How questioning your emotions can save you unnecessary suffering
Emotional intensity is information not the truth
Epictetus said that men are disturbed not by things, but by the views they take of things.
The natural response is: yes, obviously. We all know our perspective matters.
If we are asked to actually live it, and suddenly it’s not obvious at all.
This is because living means something uncomfortable: accepting that your immediate emotional reaction might be mistaken. That the anger you feel so certain about might be based on a misunderstanding. That the hurt that feels so justified might be your own creation.
This requires humility that most of us don’t have.
We trust our emotions implicitly. When we feel strongly about something, we assume we have good reason. The feeling itself becomes evidence that we’re right. You wouldn’t be this upset if there weren’t something to be upset about, would you?
Actually, yes. You would.
You’ve been furious about things that turned out to be miscommunications. You’ve been devastated by rejections that later felt like blessings. You’ve been sure about utterly wrong interpretations. Your emotional conviction has been mistaken before. It will be mistaken again.
We need to develop the humility to question even our most convincing emotions.
Not to dismiss them, but to examine them. To ask: what am I assuming right now? What story am I telling that’s creating this feeling? Could I be wrong about what’s happening?
This is different from gaslighting yourself. You’re not denying your experience; you’re questioning your interpretation of it.
Someone doesn’t respond to your message. You feel anxious, then hurt, then angry. Those feelings are real, but the interpretation underneath them, that they’re ignoring you, that you don’t matter to them, that this confirms your worst fears about yourself, that might not be real at all.
Emotional certainty is not wisdom
The humility is in admitting: I feel strongly about this, and I might still be wrong about what it means.
Most of us do the opposite. We let our emotional intensity validate our interpretation. The stronger we feel, the more certain we become. We gather evidence that supports our story and ignore anything that contradicts it.
We’d rather be consistently upset than occasionally wrong.
Emotional growth asks something more complicated: that you hold your reactions lightly enough to examine them. That you stay curious about your own mind even when it’s screaming at you.
This doesn’t mean you shouldn’t trust yourself. It means recognizing that your first reaction is exactly that: first. It’s automatic, conditioned by your history, shaped by your wounds. It’s information, but it’s not necessarily the truth.
Think about the last time you were certain you were right about something, only to learn later you’d misunderstood completely. The feeling was real; the interpretation was wrong.

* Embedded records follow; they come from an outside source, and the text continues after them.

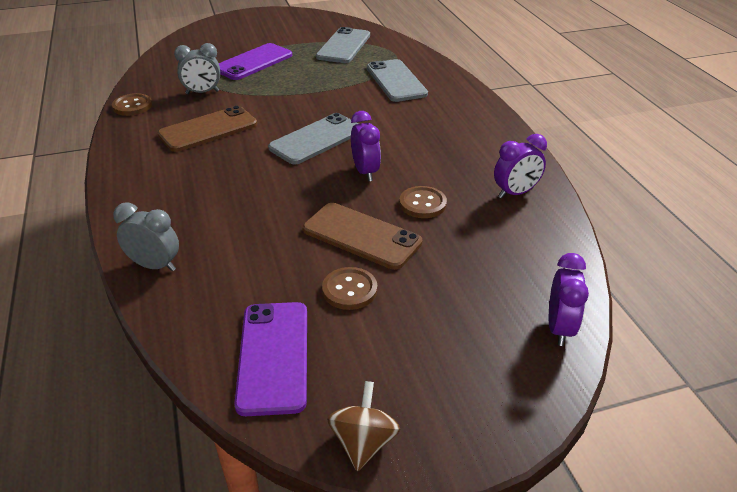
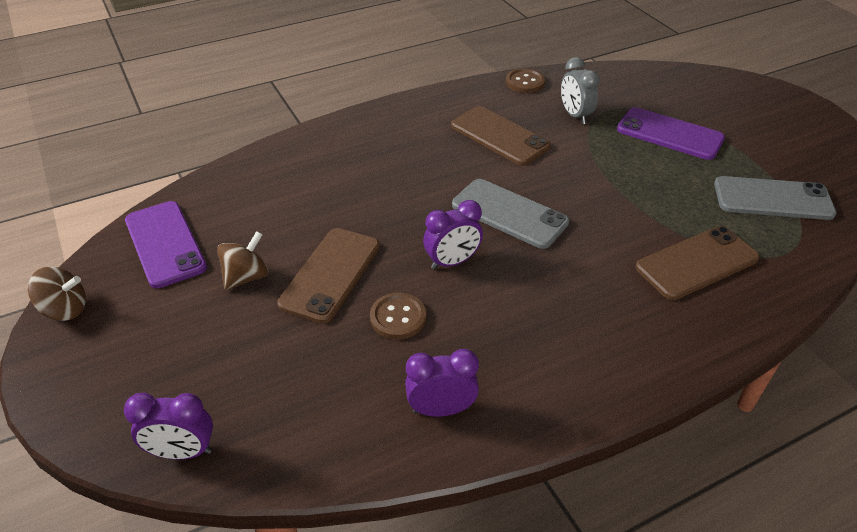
camera: 80 degrees right, 5 degrees up
grey clock [113,202,179,271] -> none
purple phone [234,302,307,416] -> purple phone turned 75 degrees clockwise [125,201,207,288]
brown button [322,267,377,310] -> brown spinning top [217,231,268,290]
grey phone [367,59,428,102] -> brown phone [635,226,760,300]
purple clock [494,134,547,199] -> purple clock turned 120 degrees clockwise [405,349,479,417]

Now think about how often that might be happening without you ever finding out.
How many relationships have suffered because you were sure about someone’s intentions and never questioned your certainty? How many opportunities did you miss because you were sure something wouldn’t work? How much time have you spent suffering over interpretations that were never accurate?
The Stoics practiced something radical: assuming their initial take on things might be incomplete or mistaken, not as self-doubt, but as wisdom.
When you feel that familiar surge of anger or hurt or anxiety, pause. Not to suppress it, but to investigate it. What am I telling myself right now? What assumptions am I making? What would I need to believe for this feeling to make sense? Is that belief definitely true, or just familiar?
This is uncomfortable work. It’s easier to be right than to be curious. It’s easier to blame external circumstances than to examine your internal reactions.
Humility offers freedom.
Freedom from being held hostage by your first interpretation. Freedom from suffering over stories you invented. Freedom to respond to what’s actually happening rather than what you’ve decided is happening.
My takeaway: Treat your emotional reactions as hypotheses rather than conclusions.
Feel the anger, then ask: what else could this mean? Feel the rejection, then wonder: what am I assuming? Feel the certainty, then question: how might I be wrong?
This doesn’t make you weak or uncertain. It makes you flexible. It makes you someone who can navigate reality rather than your distorted version of it.
The views we take of things aren’t just interpretations. They’re choices, though we rarely recognize them as such.
Next time, ask yourself this: what if I’m wrong?




Sharp thinking on emotional humility. The distinction between feeling and interpretation gets lost so easily, especially when intensity validates itself. That line about treating reactions as hypothesese rather than conclusions should be taught in schools. In my experince, the hardest part is catching the interpretation before it solidifies into "truth" within like 3 seconds of the initial feeling.